JBV Insights is supercharged in terms of speed and accessibility and aims to have manuscripts with the journal for no longer than three months (from submission to online publication [or rejection]). Manuscripts will be concise and widely available online via ScienceDirect.
JBV Insights welcomes three types of submissions:
Regular submission: Empirical submissions could include unusual findings, atheoretical descriptions, non-findings or replication of established relationships, or single experiments. Theoretical submissions could include thought-provoking examples or juxtapositions. Other regular submissions include simulations and scale and other methodological developments.
Rapid response: Rapid responses are scholarly contributions that are deployed quickly to inform those facing pressing issues that affect, can be affected by or otherwise relate to entrepreneurial phenomena. Rapid response papers have a unique purpose and structure. For more information about the Rapid Response section, please take a look at the call for papers and the papers published under the ER3 initiative.

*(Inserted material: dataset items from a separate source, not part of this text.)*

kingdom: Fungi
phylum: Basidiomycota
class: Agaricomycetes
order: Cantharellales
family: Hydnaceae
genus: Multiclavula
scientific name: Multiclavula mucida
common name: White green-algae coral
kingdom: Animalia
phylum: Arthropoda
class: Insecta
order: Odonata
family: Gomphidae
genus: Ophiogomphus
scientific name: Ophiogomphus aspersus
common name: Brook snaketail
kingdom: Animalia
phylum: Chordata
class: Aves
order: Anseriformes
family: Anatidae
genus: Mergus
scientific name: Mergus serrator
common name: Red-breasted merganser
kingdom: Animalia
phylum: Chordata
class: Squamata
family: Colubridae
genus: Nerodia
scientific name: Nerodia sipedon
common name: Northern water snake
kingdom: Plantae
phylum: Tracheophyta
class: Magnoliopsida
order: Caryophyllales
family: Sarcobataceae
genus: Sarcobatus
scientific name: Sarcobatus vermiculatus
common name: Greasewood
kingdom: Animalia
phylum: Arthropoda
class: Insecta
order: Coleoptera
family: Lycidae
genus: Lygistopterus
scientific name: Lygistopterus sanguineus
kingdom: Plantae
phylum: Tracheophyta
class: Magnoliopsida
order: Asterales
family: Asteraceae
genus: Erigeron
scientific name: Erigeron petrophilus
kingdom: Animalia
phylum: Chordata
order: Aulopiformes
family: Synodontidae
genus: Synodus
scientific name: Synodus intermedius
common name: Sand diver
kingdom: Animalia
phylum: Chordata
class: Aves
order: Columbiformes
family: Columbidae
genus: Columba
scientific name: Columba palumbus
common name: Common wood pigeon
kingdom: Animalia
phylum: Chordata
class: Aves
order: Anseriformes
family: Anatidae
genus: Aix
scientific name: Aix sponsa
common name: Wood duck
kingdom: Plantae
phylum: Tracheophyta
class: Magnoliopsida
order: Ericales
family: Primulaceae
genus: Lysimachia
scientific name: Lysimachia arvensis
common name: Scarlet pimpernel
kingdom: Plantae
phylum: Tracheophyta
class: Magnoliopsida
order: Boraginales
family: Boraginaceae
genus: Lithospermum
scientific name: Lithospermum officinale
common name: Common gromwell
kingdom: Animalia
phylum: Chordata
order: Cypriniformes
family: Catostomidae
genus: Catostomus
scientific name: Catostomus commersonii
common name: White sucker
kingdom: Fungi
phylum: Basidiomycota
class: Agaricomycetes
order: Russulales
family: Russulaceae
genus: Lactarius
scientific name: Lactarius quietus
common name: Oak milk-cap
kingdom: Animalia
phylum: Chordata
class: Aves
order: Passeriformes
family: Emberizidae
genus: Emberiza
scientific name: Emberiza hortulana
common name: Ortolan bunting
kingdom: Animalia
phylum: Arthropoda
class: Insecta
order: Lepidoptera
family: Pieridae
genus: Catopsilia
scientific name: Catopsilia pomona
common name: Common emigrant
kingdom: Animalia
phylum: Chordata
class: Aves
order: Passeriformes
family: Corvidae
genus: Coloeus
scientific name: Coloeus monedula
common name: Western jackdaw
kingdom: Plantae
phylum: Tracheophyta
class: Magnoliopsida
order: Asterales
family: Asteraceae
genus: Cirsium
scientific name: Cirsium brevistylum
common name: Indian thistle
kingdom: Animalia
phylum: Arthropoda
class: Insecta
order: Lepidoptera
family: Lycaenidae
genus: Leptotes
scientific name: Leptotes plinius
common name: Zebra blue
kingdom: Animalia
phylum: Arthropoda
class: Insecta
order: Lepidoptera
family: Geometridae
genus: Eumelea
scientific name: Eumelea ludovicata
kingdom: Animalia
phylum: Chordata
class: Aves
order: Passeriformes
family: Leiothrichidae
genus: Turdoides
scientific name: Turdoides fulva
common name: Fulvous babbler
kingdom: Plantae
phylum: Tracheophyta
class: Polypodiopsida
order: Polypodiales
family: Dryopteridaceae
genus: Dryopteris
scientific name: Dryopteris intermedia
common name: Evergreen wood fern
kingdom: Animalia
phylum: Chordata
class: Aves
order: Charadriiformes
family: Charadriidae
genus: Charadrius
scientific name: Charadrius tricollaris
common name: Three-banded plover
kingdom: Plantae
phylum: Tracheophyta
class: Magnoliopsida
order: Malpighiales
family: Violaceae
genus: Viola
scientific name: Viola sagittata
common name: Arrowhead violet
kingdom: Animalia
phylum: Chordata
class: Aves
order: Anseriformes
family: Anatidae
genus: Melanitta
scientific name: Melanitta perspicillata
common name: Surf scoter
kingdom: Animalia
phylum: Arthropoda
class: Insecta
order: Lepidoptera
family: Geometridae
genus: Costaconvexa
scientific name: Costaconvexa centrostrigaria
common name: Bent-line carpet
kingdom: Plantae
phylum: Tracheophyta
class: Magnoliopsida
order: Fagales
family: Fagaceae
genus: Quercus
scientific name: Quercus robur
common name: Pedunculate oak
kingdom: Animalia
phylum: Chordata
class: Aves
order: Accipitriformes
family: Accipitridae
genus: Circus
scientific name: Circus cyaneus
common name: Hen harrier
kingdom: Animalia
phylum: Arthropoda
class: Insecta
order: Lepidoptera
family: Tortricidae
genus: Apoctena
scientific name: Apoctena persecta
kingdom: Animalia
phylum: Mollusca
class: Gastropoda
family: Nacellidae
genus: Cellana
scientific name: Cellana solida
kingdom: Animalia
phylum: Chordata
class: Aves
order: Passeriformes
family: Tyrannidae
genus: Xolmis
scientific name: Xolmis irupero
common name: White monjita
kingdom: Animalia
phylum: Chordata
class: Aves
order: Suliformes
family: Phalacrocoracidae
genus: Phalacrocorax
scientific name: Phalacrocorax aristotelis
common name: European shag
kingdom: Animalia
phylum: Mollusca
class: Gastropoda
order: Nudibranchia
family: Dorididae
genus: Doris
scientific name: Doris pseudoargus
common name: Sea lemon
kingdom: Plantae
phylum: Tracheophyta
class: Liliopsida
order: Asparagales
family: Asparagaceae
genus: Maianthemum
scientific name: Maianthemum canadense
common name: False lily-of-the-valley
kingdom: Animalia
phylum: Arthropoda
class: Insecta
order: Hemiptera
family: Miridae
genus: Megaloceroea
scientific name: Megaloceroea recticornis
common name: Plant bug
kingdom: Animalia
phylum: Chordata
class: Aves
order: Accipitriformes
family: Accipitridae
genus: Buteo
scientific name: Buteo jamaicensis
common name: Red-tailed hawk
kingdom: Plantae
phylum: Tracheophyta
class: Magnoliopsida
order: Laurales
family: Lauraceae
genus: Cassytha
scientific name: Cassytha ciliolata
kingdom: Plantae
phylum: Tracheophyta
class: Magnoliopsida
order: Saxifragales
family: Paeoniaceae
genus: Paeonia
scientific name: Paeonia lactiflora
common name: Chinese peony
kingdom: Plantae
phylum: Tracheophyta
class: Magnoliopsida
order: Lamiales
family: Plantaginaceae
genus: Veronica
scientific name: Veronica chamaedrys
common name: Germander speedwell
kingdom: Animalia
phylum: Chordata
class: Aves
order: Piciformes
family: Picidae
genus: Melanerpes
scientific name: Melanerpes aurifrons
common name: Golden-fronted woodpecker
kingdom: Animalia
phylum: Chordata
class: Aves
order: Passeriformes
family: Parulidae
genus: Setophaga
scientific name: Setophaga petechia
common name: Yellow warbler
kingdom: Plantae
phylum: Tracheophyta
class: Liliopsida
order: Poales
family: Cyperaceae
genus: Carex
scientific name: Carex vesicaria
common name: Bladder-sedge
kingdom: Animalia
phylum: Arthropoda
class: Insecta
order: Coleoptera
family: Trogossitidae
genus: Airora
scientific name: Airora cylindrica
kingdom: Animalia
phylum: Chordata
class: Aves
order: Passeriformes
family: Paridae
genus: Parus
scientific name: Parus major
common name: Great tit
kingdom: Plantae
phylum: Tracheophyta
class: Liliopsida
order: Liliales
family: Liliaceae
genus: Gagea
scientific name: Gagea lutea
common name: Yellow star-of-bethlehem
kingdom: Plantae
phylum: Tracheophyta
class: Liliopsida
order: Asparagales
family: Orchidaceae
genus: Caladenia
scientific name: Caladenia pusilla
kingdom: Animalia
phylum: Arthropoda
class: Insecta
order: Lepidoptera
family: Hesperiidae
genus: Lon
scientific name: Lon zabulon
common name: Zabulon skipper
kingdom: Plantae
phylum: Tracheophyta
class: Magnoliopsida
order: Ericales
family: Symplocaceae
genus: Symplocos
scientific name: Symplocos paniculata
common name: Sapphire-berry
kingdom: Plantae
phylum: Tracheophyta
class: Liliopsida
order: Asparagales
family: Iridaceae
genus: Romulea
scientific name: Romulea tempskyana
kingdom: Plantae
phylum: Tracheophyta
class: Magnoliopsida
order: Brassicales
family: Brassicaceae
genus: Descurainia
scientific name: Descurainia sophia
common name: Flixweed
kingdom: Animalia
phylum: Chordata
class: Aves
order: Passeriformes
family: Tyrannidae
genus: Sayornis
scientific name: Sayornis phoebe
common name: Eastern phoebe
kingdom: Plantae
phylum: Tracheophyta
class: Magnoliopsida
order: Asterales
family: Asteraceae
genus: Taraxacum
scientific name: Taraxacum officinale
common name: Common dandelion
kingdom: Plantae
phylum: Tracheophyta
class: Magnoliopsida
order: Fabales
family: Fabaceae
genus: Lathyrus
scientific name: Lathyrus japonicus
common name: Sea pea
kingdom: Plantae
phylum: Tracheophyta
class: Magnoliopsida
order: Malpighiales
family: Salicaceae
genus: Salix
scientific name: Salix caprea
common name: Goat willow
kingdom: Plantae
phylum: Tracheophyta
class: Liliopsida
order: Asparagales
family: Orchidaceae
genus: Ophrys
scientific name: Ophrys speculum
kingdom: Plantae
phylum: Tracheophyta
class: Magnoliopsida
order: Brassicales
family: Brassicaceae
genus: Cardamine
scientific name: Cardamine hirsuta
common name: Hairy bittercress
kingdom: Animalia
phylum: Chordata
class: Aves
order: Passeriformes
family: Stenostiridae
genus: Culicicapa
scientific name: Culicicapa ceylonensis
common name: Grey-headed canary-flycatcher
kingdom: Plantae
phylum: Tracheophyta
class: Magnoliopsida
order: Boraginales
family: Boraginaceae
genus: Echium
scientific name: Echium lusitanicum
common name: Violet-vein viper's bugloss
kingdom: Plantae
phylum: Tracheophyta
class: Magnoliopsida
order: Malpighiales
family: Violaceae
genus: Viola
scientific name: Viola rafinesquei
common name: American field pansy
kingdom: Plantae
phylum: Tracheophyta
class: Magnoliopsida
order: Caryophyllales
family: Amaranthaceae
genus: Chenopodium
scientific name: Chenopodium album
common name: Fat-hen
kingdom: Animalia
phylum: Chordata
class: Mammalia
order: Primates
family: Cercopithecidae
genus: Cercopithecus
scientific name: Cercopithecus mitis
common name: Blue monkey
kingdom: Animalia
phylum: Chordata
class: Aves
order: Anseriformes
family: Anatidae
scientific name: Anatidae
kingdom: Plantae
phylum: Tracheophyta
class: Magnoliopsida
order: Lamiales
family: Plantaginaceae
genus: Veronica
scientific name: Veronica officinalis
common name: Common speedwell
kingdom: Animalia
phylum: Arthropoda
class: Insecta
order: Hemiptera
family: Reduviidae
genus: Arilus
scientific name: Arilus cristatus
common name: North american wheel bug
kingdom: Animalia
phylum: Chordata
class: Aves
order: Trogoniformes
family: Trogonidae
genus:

Meaningful heterodoxies: This section aims to enhance scholarly conversations surrounding practices and processes in entrepreneurship that characteristically cut against the grain of conventional wisdom or majority opinion. This section offers a forum for the publication of cutting-edge scholarship related to nonconformist and dissenting experiences, circumstances, beliefs, taboos, cultures, and subcultures that entrepreneurs are immersed within that influence entrepreneurship. Note: For more information about the Meaningful Heterodoxies section, please take a look at the call for papers and the Editorial: "Meaningful Heterodoxies: Advancing Entrepreneurship Research Through Engagement with Unorthodox Customs, Beliefs, Cultural Dynamics, and Phenomena"
Section editors: Robert Pidduck and Reg Tucker.